Retraite à 62 ans : le « non » de François Bayrou met le feu aux négociations

Le Premier ministre a affirmé dimanche, lors d’une interview, qu’il fermait la porte à un retour de l’âge légal de départ à la retraite à 62 ans. Cette déclaration a fait bondir les syndicats, menaçant l’avenir des négociations actuellement en cours avec le Gouvernement.
La prise de position du Premier ministre a également suscité une vive opposition de la plupart des partis politiques. Éric Lombard, le ministre de l’Économie, a tenté d’éteindre l’incendie en temporisant les propos du chef de gouvernement. Or la ministre déléguée aux Comptes publics, Amélie de Montchalin, a rebondi ce lundi matin en soutenant le Premier ministre.
Cette cacophonie au sein de l’exécutif pourrait sceller l’issue du conclave sur les retraites, qui apparaît plus fragilisé que jamais.
Le veto de Bayrou
Interrogé sur France Inter ce dimanche, François Bayrou a répondu d’un simple « non » lorsqu’on lui a demandé s’il envisageait un retour de l’âge légal à 62 ans.
Cette réaction a immédiatement déclenché de vives protestations, aussi bien chez les syndicats que dans l’opposition. Jean-Luc Mélenchon a dénoncé un « foutage de gueule » sur X (ex-Twitter), tandis que le vice-président du RN, Sébastien Chenu, y a vu « la fin du conclave ». Du côté du Parti socialiste, le député Jérôme Guedj a qualifié cette position de « faute » et de « mépris envers les partenaires sociaux ».

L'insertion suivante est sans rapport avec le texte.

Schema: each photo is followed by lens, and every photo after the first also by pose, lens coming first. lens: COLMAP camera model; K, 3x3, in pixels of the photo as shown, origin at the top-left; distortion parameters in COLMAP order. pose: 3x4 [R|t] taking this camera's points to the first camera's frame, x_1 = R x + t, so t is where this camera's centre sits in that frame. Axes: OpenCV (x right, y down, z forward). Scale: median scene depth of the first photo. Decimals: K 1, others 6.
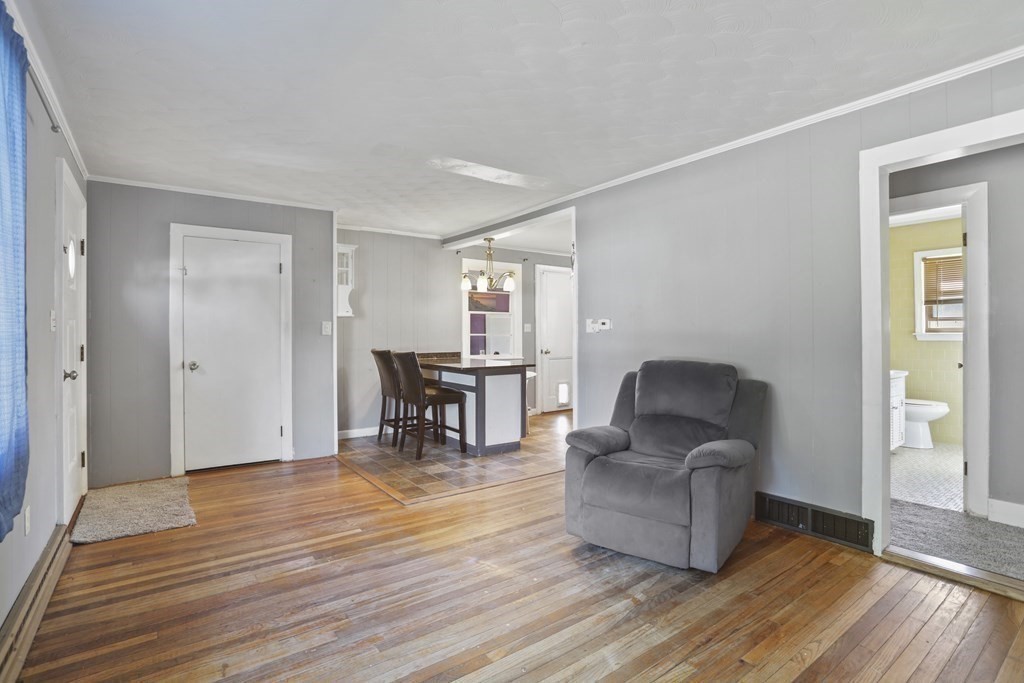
lens RADIAL K [[487.8, 0, 511.6], [0, 487.8, 328.3], [0, 0, 1]] dist [-0.000500, 0.000079]
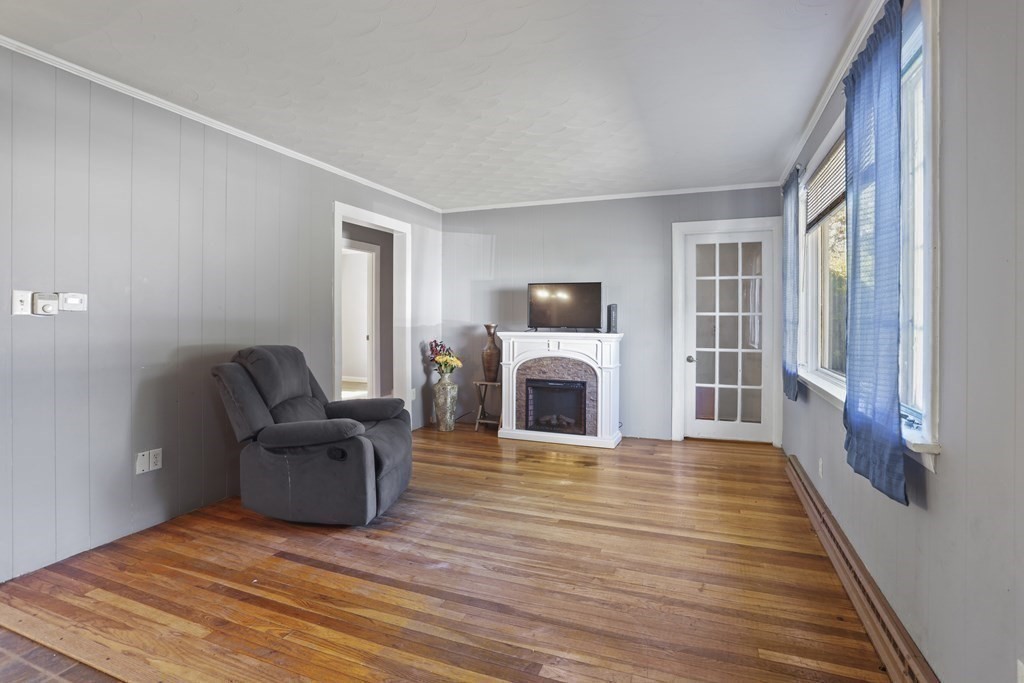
lens RADIAL K [[487.8, 0, 511.6], [0, 487.8, 328.3], [0, 0, 1]] dist [-0.000500, 0.000079]
pose [[-0.524720, -0.003067, 0.851269, -1.113074], [-0.021254, 0.999729, -0.009499, 0.052093], [-0.851009, -0.023077, -0.524643, 1.665711]]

Les ministres se contredisent les uns les autres
Dans ce contexte tendu, Éric Lombard a pris ses distances avec François Bayrou. Sur BFMTV, il a déclaré que « c'est aux partenaires sociaux de décider », tout en reconnaissant qu’un retour à 62 ans aurait un « coût élevé ». Conscient que la déclaration du Premier ministre risquait de compromettre les discussions en cours, il a tenu à souligner que « le dialogue social est absolument essentiel ».
De quoi apaiser les relations avec les partenaires sociaux ? Rien n’est moins sûr. Car même du côté de l’exécutif, les violons ont du mal à s’accorder. Interrogée sur Europe 1 ce lundi, la ministre déléguée aux Comptes publics, Amélie de Montchalin, va ainsi dans le sens du chef du gouvernement. « Tout le monde voit bien que revenir à 62 ans ne permet pas de rétablir l'équilibre », a estimé la ministre.
Le cap des 62 ans : un enjeu clé pour les syndicats
Ces divergences au sein du gouvernement qui se multiplient rendent le contexte des négociations encore plus incertain. La déclaration du Premier ministre, alors que les discussions sont en cours, surprend donc par son timing et sa fermeté.
À l’exception de Force Ouvrière (FO), qui s’est retirée du conclave dès la première réunion, l’ensemble des organisations syndicales a vivement réagi. Yvan Ricordeau, négociateur de la CFDT, juge « incompréhensibles » les propos de François Bayrou, rappelant que c’est lui-même qui avait ouvert la discussion sur l’âge de départ à la retraite. Denis Gravouil, de la CGT, estime quant à lui que « l’on ne peut pas faire confiance à François Bayrou ».
De son côté, François Hommeril, président de la Confédération française de l'encadrement - Confédération générale des cadres (CFE-CGC), considère qu’un retour à 62 ans reste envisageable, à condition d’ajuster d’autres paramètres comme « le niveau de cotisations, le taux d'emploi des seniors, le taux d'emploi en général ou la productivité des emplois ».
Au-delà des tensions avec les partenaires sociaux, cette prise de position fragilise également l’exécutif. Le Rassemblement national, par la voix du député Laurent Jacobelli, a évoqué la possibilité d’une alliance avec la gauche pour faire tomber François Bayrou. « C’est une éventualité que nous étudions, car le Premier ministre a tenté de tromper tout le monde », a déclaré le député sur Europe 1.
La semaine s’annonce donc explosive et risque de rendre encore plus difficile les négociations sur la réforme des retraites de 2023.